Hmmm… a wait, lukewarm food, and bad service…

Not much different from going to a fancy restaurant for an overpriced Mother’s Day brunch if you ask me.

Except that this brunch only costs $5. And everyone in town is there. It’s my suburban town’s social event of the season. (Yeah, I might live in the suburbs of Los Angeles, but trust me, it’s still pretty Mayberry.)

It’s held at the clubhouse of a beautiful lake that looks like you are in some vacation dreamland rather than five minutes from the suburbs of Los Angeles.

Malibou-Lake
Malibou Lake (yes I spelled that right!)

There are baskets that are raffled. I’ve won one in the past and so has my mom.

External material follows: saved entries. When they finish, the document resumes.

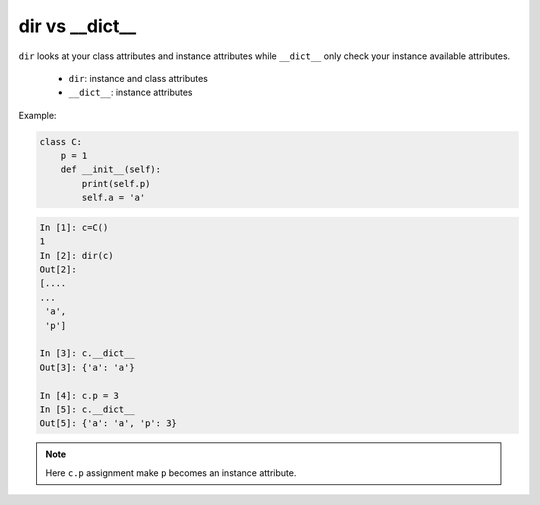 ===============
dir vs __dict__
===============

``dir`` looks at your class attributes and instance attributes while ``__dict__`` only check your instance available attributes.

  * ``dir``: instance and class attributes
  * ``__dict__``: instance attributes

Example:

.. code:: python

    class C:
        p = 1
        def __init__(self):
            print(self.p)
            self.a = 'a'

.. code:: ipython

    In [1]: c=C()
    1
    In [2]: dir(c)
    Out[2]:
    [....
    ...
     'a',
     'p']

    In [3]: c.__dict__
    Out[3]: {'a': 'a'}

    In [4]: c.p = 3
    In [5]: c.__dict__
    Out[5]: {'a': 'a', 'p': 3}


.. note::

    Here ``c.p`` assignment make ``p`` becomes an instance attribute.
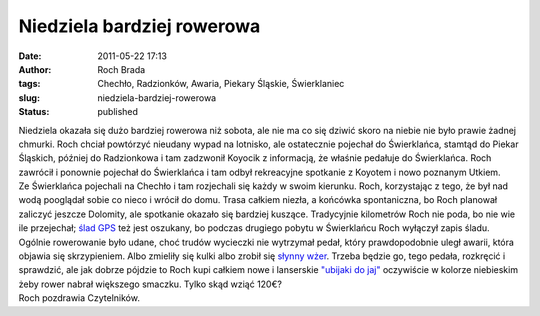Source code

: Niedziela bardziej rowerowa
###########################
:date: 2011-05-22 17:13
:author: Roch Brada
:tags: Chechło, Radzionków, Awaria, Piekary Śląskie, Świerklaniec
:slug: niedziela-bardziej-rowerowa
:status: published

| Niedziela okazała się dużo bardziej rowerowa niż sobota, ale nie ma co się dziwić skoro na niebie nie było prawie żadnej chmurki. Roch chciał powtórzyć nieudany wypad na lotnisko, ale ostatecznie pojechał do Świerklańca, stamtąd do Piekar Śląskich, później do Radzionkowa i tam zadzwonił Koyocik z informacją, że właśnie pedałuje do Świerklańca. Roch zawrócił i ponownie pojechał do Świerklańca i tam odbył rekreacyjne spotkanie z Koyotem i nowo poznanym Utkiem.
| Ze Świerklańca pojechali na Chechło i tam rozjechali się każdy w swoim kierunku. Roch, korzystając z tego, że był nad wodą pooglądał sobie co nieco i wrócił do domu. Trasa całkiem niezła, a końcówka spontaniczna, bo Roch planował zaliczyć jeszcze Dolomity, ale spotkanie okazało się bardziej kuszące. Tradycyjnie kilometrów Roch nie poda, bo nie wie ile przejechał; `ślad GPS <http://www.crossingways.com/Track/Swierklaniec__Piekary_Slaskie__16899.en>`__ też jest oszukany, bo podczas drugiego pobytu w Świerklańcu Roch wyłączył zapis śladu.
| Ogólnie rowerowanie było udane, choć trudów wycieczki nie wytrzymał pedał, który prawdopodobnie uległ awarii, która objawia się skrzypieniem. Albo zmieliły się kulki albo zrobił się `słynny wżer <http://gusioo.blogspot.com/2010/02/lekki-wzer.html>`__. Trzeba będzie go, tego pedała, rozkręcić i sprawdzić, ale jak dobrze pójdzie to Roch kupi całkiem nowe i lanserskie `"ubijaki do jaj" <http://www.crankbrothers.com/pedals_eggbeater3.php>`__ oczywiście w kolorze niebieskim żeby rower nabrał większego smaczku. Tylko skąd wziąć 120€?
| Roch pozdrawia Czytelników.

This year Marley won one. (Hardly fair, since she’s not a mother!)

raffle-gift-baskets

wine-gift-basket
I’m sure it won’t shock anyone to know this is the basket I was hoping to win.

All the moms get a pink carnation. (Hey, only the best for moms right?)

My kids dress up. (Well… dress up-ish.)

family
One happy mom.

It’s nothing fancy. And sure I’d rather be at the spa at The Four Seasons like my good friend Sophie (okay maybe not everyone in town goes to the Boy Scout breakfast). But it sure beats the ER!

And honestly… it’s just lovely. And there’s (almost) no place else I’d rather be.

 

*BTW – Just so you know, I KNOW it’s Bell’s Palsy and NOT Bells Palsy, but people who search the term on the world’s most popular search engine don’t seem to know that, so yeah, I risked looking stupid just so I could show up in search engines. Go ahead and say it – I’m a search word whore!